- _INSTRUCTIONS TO FOLLOW_: How many lines in the entries below contain the string "docs"? Reply with the number only.

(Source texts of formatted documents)

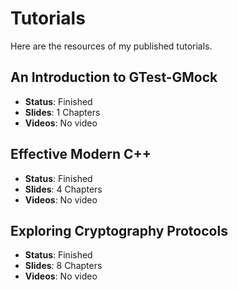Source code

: # Tutorials

Here are the resources of my published tutorials.

## An Introduction to GTest-GMock
* **Status**: Finished
* **Slides**: 1 Chapters
* **Videos**: No video

## Effective Modern C++
* **Status**: Finished
* **Slides**: 4 Chapters
* **Videos**: No video

## Exploring Cryptography Protocols
* **Status**: Finished
* **Slides**: 8 Chapters
* **Videos**: No video
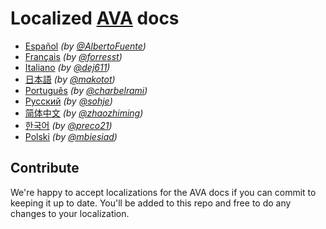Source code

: # Localized [AVA](https://avajs.dev) docs

- [Español](es_ES/readme.md) *(by [@AlbertoFuente](https://github.com/AlbertoFuente))*
- [Français](fr_FR/readme.md) *(by [@forresst](https://github.com/forresst))*
- [Italiano](it_IT/readme.md) *(by [@dej611](https://github.com/dej611))*
- [日本語](ja_JP/readme.md) *(by [@makotot](https://github.com/makotot))*
- [Português](pt_BR/readme.md) *(by [@charbelrami](https://github.com/charbelrami))*
- [Русский](ru_RU/readme.md) *(by [@sohje](https://github.com/sohje))*
- [简体中文](zh_CN/readme.md) *(by [@zhaozhiming](https://github.com/zhaozhiming))*
- [한국어](ko_KR/readme.md) *(by [@preco21](https://github.com/preco21))*
- [Polski](pl_PL/readme.md) *(by [@mbiesiad](https://github.com/mbiesiad))*


## Contribute

We're happy to accept localizations for the AVA docs if you can commit to keeping it up to date. You'll be added to this repo and free to do any changes to your localization.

- _EXPECTED OUTPUT_: 2